= Extracted material =
....

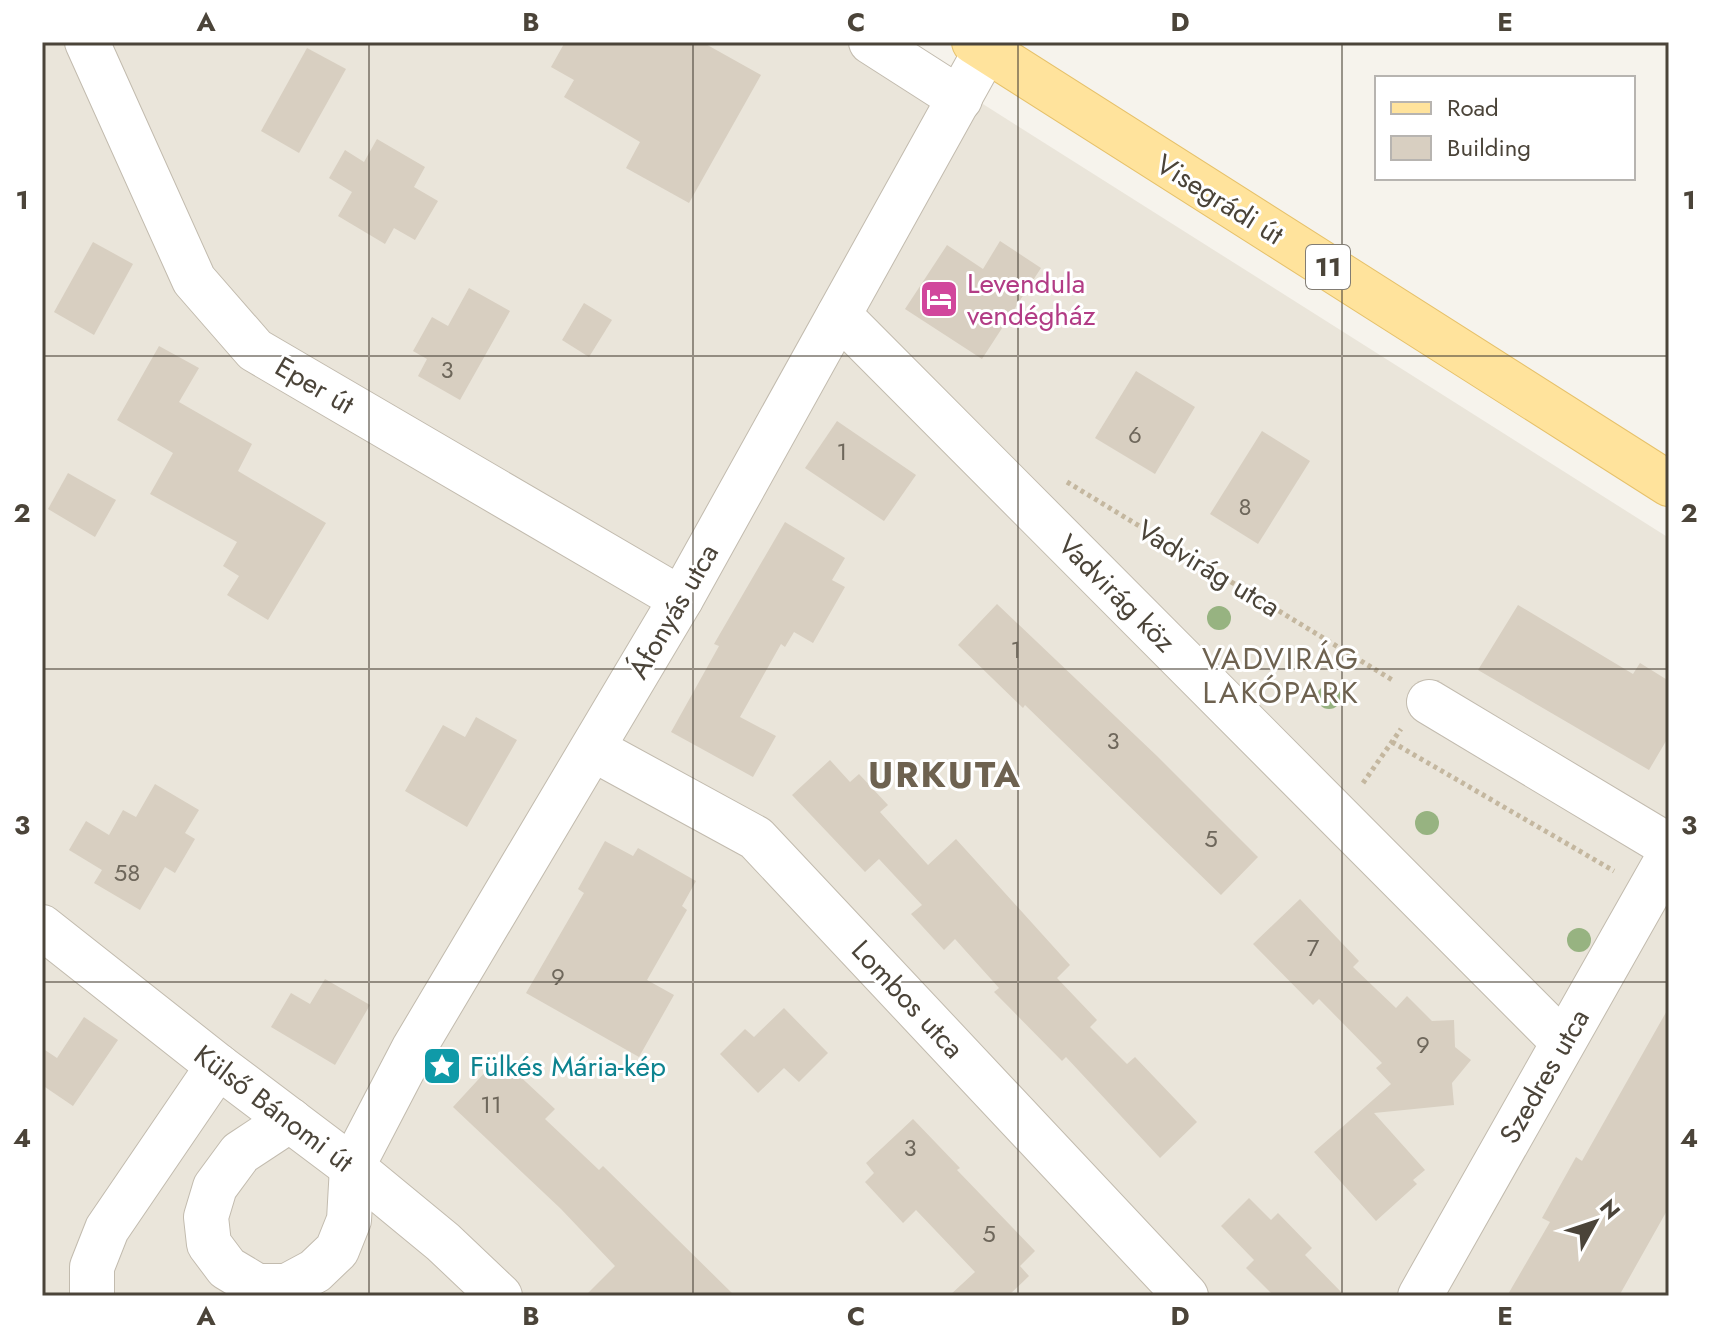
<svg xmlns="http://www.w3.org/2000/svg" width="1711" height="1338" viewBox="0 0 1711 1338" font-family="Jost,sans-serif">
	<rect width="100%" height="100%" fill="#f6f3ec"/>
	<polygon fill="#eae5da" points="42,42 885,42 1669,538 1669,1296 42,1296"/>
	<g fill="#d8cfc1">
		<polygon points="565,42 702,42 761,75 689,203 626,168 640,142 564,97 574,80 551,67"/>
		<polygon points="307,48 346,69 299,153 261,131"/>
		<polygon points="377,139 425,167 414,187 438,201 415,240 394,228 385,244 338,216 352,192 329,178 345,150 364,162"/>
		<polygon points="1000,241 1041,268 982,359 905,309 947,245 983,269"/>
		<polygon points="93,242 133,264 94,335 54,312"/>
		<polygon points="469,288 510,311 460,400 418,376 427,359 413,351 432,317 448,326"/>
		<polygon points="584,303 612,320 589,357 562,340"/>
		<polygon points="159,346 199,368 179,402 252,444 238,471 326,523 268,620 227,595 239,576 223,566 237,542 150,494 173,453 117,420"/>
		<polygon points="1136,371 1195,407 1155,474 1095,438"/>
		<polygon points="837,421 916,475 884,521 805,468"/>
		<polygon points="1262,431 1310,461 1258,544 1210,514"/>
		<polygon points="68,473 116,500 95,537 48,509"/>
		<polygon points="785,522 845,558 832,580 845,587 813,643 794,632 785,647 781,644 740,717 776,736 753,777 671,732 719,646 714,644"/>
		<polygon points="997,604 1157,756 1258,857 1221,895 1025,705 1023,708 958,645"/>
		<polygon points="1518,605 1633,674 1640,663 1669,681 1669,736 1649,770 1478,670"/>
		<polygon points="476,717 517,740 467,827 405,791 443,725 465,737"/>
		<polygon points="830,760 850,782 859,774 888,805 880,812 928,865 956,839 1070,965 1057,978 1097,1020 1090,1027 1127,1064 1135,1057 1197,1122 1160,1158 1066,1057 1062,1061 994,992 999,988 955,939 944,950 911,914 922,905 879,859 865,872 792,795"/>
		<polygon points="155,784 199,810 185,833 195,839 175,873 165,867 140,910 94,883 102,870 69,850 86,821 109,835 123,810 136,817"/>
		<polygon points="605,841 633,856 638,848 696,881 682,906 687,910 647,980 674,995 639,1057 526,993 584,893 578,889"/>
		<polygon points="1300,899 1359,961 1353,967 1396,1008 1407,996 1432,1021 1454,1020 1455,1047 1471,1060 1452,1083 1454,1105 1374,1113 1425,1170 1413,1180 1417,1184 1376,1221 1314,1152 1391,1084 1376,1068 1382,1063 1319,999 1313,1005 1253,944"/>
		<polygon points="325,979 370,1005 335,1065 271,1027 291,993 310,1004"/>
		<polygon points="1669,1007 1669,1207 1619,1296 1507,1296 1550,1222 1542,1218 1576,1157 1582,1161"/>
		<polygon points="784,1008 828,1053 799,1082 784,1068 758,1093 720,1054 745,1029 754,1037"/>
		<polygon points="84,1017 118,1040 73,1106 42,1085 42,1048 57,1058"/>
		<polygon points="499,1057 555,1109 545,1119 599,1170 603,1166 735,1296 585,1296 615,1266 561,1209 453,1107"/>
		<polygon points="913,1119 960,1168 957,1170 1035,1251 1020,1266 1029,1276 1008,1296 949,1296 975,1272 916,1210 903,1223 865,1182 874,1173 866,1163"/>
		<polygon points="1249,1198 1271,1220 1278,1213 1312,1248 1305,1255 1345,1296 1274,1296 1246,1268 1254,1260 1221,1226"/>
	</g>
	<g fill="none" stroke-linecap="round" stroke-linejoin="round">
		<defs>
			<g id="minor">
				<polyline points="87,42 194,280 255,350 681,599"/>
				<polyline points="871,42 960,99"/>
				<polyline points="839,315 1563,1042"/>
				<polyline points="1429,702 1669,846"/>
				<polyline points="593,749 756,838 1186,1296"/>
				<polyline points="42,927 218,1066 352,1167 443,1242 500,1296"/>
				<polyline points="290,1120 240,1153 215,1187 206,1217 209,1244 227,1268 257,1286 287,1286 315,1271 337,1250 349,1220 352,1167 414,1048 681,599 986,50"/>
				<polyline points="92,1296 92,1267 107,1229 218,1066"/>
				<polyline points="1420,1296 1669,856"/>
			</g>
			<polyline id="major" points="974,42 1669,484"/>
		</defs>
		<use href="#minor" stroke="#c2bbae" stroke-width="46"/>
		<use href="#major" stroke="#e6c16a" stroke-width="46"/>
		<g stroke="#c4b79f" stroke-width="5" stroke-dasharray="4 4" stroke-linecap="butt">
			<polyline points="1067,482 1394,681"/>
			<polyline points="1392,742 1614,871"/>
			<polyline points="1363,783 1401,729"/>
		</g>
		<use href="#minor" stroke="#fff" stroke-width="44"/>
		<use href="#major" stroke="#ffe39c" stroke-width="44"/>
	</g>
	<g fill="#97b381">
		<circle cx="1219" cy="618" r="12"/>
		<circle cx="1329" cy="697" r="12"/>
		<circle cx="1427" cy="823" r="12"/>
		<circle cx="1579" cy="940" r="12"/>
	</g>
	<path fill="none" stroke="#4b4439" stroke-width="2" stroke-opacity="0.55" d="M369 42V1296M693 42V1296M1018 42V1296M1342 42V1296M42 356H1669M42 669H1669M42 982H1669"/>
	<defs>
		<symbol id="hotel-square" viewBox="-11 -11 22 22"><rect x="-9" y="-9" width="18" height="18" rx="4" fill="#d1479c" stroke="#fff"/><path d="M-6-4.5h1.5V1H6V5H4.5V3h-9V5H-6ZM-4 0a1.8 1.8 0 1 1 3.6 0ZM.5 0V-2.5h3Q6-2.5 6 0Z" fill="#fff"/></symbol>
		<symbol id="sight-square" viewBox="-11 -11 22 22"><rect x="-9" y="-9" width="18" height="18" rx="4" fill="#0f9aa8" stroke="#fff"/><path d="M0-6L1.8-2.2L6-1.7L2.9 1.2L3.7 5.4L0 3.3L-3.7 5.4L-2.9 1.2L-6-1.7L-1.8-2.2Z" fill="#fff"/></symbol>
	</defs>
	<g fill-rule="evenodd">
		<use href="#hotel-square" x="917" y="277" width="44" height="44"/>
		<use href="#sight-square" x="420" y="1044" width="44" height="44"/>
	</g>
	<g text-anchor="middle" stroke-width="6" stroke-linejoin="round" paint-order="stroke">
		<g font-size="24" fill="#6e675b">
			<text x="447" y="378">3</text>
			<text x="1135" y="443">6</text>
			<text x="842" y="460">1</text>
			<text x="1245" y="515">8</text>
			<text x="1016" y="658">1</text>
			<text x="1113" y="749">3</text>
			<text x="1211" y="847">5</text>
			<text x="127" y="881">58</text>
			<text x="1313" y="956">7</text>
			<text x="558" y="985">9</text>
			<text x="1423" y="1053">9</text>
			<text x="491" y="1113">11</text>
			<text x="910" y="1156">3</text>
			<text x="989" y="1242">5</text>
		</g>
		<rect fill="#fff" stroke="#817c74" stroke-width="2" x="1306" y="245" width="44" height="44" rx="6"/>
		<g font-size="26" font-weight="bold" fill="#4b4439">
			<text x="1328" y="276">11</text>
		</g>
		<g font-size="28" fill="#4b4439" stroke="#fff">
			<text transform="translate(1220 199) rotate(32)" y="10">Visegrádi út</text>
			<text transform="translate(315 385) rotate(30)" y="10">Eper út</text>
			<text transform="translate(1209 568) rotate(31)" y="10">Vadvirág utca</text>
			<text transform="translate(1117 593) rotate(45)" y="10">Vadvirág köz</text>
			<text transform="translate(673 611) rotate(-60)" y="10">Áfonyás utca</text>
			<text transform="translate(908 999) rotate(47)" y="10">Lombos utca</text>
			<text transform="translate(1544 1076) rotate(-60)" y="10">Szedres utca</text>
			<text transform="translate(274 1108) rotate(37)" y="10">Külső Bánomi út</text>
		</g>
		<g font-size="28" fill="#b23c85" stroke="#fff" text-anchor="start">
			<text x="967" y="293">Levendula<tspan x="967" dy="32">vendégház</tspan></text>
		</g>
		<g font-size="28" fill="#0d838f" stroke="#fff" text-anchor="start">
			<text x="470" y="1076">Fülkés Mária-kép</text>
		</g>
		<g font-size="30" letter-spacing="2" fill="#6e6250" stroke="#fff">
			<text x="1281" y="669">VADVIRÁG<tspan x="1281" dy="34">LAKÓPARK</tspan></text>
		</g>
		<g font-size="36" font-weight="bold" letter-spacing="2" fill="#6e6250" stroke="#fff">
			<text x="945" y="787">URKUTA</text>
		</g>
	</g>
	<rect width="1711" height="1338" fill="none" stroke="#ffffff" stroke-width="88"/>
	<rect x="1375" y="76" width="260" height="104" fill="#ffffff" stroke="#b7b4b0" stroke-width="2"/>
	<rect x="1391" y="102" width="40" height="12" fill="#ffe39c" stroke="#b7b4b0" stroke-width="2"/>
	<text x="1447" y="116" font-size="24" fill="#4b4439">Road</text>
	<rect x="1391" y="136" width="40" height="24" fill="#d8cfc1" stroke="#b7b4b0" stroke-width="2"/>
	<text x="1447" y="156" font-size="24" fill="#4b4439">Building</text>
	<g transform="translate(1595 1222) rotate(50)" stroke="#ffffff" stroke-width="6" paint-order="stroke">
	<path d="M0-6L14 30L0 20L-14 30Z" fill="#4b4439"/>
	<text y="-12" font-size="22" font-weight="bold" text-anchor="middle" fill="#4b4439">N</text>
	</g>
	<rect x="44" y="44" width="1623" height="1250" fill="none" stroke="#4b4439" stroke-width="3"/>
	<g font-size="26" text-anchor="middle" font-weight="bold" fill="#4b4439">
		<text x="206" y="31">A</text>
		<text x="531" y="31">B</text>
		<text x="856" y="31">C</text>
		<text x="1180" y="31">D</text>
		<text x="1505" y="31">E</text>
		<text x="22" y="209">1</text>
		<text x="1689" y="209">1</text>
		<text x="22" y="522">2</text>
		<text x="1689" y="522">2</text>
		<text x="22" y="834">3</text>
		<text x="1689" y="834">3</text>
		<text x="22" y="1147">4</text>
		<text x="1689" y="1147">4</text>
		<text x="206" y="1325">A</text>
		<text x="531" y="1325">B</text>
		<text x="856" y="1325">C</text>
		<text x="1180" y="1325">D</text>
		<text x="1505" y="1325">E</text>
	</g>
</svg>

....

= About this task =
Scan the listing above. Gather each line that contains the word "linejoin".

= Response to the exercise =
	<g fill="none" stroke-linecap="round" stroke-linejoin="round">
	<g text-anchor="middle" stroke-width="6" stroke-linejoin="round" paint-order="stroke">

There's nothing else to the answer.